The Great Dying was the largest known mass extinction in Earth history, occurring about 252 million years ago at the boundary between the Permian and Triassic periods. It wiped out most marine species and many land species, reshaping life on the planet. This event matters because it shows how rapidly climate, oceans, and ecosystems can change when Earth systems are pushed far out of balance.
It also helps explain why later ecosystems had open space for new groups, including the early relatives of dinosaurs.
Key Facts
- The Great Dying occurred about 252 million years ago at the Permian-Triassic boundary.
- About 90% to 96% of marine species and about 70% of land vertebrate species disappeared.
- Major Siberian Traps volcanism released large amounts of CO2, SO2, and other gases.
- Greenhouse warming follows the relation greater atmospheric CO2 = stronger heat trapping.
- Ocean acidification can be represented by CO2 + H2O = H2CO3, forming carbonic acid.
- After the extinction, ecological niches opened and new Triassic groups, including early dinosaur relatives, diversified.
Vocabulary
- Mass extinction
- A mass extinction is a short interval in geologic time when an unusually large percentage of species disappear worldwide.
- Permian-Triassic boundary
- The Permian-Triassic boundary is the rock and time boundary about 252 million years ago marking the end of the Permian Period and start of the Triassic Period.
- Siberian Traps
- The Siberian Traps are vast volcanic rock layers in present-day Russia formed by enormous eruptions near the time of the Great Dying.
- Anoxia
- Anoxia is a condition in which water has little or no dissolved oxygen, making it deadly for many aquatic organisms.
- Ecological niche
- An ecological niche is the role a species plays in its environment, including what it eats, where it lives, and how it interacts with other organisms.
Common Mistakes to Avoid
- Saying dinosaurs died in the Great Dying is wrong because non-avian dinosaurs went extinct much later, about 66 million years ago, while the Great Dying happened about 252 million years ago.
- Blaming only one volcano is misleading because the main volcanic activity involved the enormous Siberian Traps province and its global effects on climate, oceans, and chemistry.

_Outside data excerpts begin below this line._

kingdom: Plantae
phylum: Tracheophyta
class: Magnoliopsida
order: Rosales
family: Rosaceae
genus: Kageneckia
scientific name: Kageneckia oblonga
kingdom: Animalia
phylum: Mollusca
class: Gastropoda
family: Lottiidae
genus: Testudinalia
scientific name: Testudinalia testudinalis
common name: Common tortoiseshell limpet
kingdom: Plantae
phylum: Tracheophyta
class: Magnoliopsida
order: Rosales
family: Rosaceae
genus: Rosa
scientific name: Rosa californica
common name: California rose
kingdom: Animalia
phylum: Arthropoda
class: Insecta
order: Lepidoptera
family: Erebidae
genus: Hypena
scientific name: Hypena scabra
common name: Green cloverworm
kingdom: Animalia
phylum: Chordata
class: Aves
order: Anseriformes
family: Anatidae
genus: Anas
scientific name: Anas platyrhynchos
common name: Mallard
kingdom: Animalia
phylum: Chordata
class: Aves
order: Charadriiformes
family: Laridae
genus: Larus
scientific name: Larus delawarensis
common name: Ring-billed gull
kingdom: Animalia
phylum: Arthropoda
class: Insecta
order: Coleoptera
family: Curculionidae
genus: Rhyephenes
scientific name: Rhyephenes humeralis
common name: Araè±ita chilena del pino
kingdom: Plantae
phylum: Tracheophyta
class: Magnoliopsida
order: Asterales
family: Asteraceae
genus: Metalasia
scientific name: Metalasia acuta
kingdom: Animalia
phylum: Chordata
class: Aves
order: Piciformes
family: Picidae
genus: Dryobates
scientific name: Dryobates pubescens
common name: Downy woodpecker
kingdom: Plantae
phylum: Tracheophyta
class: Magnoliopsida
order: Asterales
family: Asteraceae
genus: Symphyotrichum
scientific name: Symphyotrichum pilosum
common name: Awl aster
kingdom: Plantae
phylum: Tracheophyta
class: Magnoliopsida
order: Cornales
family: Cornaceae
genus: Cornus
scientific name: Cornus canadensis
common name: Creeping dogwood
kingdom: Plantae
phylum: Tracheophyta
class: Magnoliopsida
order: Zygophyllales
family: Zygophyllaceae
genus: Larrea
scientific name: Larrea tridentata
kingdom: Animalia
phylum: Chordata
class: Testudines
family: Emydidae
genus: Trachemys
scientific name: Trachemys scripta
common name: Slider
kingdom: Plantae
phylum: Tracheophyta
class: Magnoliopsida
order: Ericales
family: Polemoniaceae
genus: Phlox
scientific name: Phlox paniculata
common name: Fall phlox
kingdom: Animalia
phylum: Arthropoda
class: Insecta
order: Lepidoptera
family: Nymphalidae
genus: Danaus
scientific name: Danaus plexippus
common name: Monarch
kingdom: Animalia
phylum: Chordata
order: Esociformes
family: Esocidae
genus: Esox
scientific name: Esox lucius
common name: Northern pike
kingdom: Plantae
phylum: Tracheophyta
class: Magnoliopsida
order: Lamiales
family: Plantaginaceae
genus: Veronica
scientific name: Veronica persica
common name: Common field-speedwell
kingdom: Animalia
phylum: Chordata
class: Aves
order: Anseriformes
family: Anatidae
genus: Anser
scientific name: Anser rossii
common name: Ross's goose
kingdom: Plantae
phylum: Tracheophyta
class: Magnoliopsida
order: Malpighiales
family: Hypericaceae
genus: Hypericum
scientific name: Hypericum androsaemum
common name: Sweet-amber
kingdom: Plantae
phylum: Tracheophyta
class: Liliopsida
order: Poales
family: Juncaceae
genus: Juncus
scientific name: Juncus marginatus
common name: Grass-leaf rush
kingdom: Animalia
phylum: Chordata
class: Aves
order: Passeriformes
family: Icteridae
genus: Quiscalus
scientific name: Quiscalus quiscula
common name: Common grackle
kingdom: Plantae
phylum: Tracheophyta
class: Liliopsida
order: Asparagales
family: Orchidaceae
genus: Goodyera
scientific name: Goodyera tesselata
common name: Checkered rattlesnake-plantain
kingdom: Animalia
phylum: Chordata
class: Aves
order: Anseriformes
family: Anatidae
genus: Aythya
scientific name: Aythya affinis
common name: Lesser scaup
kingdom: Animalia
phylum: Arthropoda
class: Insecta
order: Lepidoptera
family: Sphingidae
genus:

- Thinking extinction happened instantly is wrong because the crisis likely unfolded over thousands to hundreds of thousands of years, which is fast geologically but not a single day.
- Ignoring ocean chemistry gives an incomplete explanation because warming, acidification, and anoxia were major reasons marine ecosystems collapsed.
Practice Questions
- 1 If 95% of marine species went extinct during the Great Dying and there were 20,000 marine species before the event, how many marine species survived?
- 2 The Great Dying occurred about 252 million years ago, and the end-Cretaceous extinction occurred about 66 million years ago. How many million years separate these two extinction events?
- 3 Explain why a mass extinction that removed many dominant Permian species could make it easier for new Triassic groups, including early dinosaur relatives, to diversify.